Suits, ties, air-gapped laptop: Bankman-Fried gets perks but no freedom

District Judge Lewis Kaplan has allowed Bankman-Fried to don business clothing, a significant shift from his typical casual wardrobe


Beautrium/Shutterstock, modified by Blockworks


In a series of court orders ahead of the high-profile trial of Sam Bankman-Fried, former CEO of crypto exchange FTX, a federal judge has granted some concessions while reinforcing the seriousness of the charges leveled against him.

Expected to commence on Oct. 3, the case is already drawing widespread attention.

US District Judge Lewis Kaplan has permitted Bankman-Fried to wear business attire, a marked departure from his usual casual outfits. 

Authorities are directed to provide Bankman-Fried with three suits, four dress shirts, three ties, a belt and additional items of clothing during the trial, a court order on Wednesday shows.

In a separate order, Kaplan also approved the use of an “air-gapped,” internet-disabled laptop for Bankman-Fried in the courtroom. 

The move allows Bankman-Fried to take notes during proceedings. His defense counsel will prepare the laptop so that its network connectivity remains disabled and cannot be re-enabled.

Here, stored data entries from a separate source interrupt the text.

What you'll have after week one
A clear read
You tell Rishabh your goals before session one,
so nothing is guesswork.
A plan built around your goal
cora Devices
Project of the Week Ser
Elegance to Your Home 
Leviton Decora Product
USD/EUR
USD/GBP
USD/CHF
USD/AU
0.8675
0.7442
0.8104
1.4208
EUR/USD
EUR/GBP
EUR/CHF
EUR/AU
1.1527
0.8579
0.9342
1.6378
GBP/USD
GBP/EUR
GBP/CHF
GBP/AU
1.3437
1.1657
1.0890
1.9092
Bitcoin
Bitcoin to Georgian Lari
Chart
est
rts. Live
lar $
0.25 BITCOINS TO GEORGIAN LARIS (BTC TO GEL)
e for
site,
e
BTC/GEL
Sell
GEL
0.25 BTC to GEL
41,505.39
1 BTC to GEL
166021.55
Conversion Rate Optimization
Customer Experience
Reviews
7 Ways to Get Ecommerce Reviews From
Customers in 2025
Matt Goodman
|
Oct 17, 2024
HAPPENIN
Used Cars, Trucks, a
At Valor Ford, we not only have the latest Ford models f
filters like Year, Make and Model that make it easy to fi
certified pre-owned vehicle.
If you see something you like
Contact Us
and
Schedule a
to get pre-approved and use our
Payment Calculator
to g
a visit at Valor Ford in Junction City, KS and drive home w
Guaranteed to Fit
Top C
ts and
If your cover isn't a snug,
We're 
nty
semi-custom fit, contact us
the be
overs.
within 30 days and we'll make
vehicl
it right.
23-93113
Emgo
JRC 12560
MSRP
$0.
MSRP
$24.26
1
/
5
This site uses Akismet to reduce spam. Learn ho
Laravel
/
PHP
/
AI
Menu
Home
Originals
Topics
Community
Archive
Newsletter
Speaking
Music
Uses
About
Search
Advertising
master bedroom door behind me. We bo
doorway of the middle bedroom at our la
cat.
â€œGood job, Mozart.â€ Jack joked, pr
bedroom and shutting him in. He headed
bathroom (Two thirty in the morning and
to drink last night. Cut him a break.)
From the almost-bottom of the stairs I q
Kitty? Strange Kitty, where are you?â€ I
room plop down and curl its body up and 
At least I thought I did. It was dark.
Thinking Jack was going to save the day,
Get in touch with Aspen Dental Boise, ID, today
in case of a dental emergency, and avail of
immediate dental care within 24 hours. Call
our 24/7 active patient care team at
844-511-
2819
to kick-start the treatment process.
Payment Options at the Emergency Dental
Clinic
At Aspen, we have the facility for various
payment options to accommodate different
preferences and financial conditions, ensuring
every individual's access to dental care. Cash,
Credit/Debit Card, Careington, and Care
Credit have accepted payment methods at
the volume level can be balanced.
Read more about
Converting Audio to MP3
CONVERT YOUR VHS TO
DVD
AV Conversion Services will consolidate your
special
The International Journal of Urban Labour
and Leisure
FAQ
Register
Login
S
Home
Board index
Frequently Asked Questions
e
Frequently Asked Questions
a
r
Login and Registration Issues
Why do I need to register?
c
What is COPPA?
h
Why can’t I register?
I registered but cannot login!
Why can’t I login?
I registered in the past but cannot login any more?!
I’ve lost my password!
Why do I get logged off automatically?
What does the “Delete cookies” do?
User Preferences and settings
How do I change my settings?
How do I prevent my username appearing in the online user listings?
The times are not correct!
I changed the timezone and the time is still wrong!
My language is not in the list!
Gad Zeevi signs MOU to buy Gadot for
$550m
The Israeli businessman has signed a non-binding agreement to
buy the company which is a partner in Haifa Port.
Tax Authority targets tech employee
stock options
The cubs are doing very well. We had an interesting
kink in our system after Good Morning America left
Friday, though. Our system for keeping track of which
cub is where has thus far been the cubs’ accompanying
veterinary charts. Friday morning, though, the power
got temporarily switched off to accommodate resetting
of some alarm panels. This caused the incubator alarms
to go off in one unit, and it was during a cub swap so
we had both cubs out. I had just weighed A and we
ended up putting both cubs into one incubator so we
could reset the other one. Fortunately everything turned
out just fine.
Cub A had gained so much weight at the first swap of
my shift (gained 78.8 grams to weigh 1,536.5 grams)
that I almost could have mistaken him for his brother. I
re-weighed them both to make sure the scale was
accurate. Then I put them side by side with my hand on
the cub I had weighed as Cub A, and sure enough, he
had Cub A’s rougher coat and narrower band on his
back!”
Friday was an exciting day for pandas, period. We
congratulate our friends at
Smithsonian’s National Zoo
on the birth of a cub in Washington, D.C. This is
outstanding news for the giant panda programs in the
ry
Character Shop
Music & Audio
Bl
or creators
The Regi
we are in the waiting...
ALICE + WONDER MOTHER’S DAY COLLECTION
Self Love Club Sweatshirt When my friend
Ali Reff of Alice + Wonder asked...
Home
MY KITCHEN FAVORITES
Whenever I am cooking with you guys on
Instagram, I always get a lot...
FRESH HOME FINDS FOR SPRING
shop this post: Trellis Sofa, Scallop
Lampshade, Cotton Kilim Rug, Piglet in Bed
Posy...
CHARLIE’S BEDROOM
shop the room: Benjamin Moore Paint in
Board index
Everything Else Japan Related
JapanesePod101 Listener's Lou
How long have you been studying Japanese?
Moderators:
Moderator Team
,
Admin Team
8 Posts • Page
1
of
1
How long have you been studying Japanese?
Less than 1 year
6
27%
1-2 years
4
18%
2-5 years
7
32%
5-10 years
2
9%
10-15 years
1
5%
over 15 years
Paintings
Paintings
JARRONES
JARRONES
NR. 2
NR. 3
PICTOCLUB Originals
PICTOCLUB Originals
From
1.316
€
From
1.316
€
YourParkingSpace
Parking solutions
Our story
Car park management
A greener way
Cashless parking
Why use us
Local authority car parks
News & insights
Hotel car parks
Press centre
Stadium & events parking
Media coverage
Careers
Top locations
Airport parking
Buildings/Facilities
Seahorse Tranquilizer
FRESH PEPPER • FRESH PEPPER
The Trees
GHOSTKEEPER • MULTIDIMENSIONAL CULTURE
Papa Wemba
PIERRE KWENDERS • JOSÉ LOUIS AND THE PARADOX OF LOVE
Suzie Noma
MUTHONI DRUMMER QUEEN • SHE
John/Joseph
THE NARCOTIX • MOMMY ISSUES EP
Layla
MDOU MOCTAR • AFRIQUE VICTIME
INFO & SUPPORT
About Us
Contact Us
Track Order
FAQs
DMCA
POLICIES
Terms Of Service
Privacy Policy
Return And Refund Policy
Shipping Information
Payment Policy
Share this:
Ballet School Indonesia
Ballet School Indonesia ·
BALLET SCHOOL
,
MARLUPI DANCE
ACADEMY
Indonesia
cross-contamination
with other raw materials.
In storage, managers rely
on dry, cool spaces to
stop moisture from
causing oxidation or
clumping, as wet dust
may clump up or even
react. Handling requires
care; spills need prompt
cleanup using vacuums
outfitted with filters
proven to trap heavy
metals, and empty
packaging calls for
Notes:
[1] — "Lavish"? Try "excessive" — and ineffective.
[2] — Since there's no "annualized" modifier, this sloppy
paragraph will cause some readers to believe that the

However, not all motions from the defense have been successful. The court has denied Bankman-Fried’s repeated request for temporary release before the trial starts. 

His lawyers are planning to make one last ditch effort at getting him released from a Brooklyn jail on Friday in a bid to prepare their client ahead of his Oct. 3 trial, Bloomberg reported

Complaints from Bankman-Fried and his lawyers center around the millions of pages of discovery provided to them and the lack of resources and time to review it all ahead of trial.

His temporary release has been met by opposition from the government who, on Wednesday, submitted a letter to the court asking it to deny further requests for his release.

According to court documents, the repeated denials are based on several factors, including Bankman-Fried’s extensive access to electronic discovery for over seven months before his bail was revoked and his lack of a “detailed showing” as to why he needed additional materials or access.

Further complicating matters, the Second Circuit Court of Appeals recently upheld the district court’s decision to deny his release. 

The appellate court cited probable cause that Bankman-Fried attempted to tamper with witnesses and had shown a “course of conduct over time that required the district court to repeatedly tighten the conditions of release.”

Bankman-Fried faces seven counts related to fraud during his time at FTX and Alameda Research. An additional five counts are pending in a separate trial scheduled for March 2024. 

The former crypto billionaire has pleaded not guilty to all charges.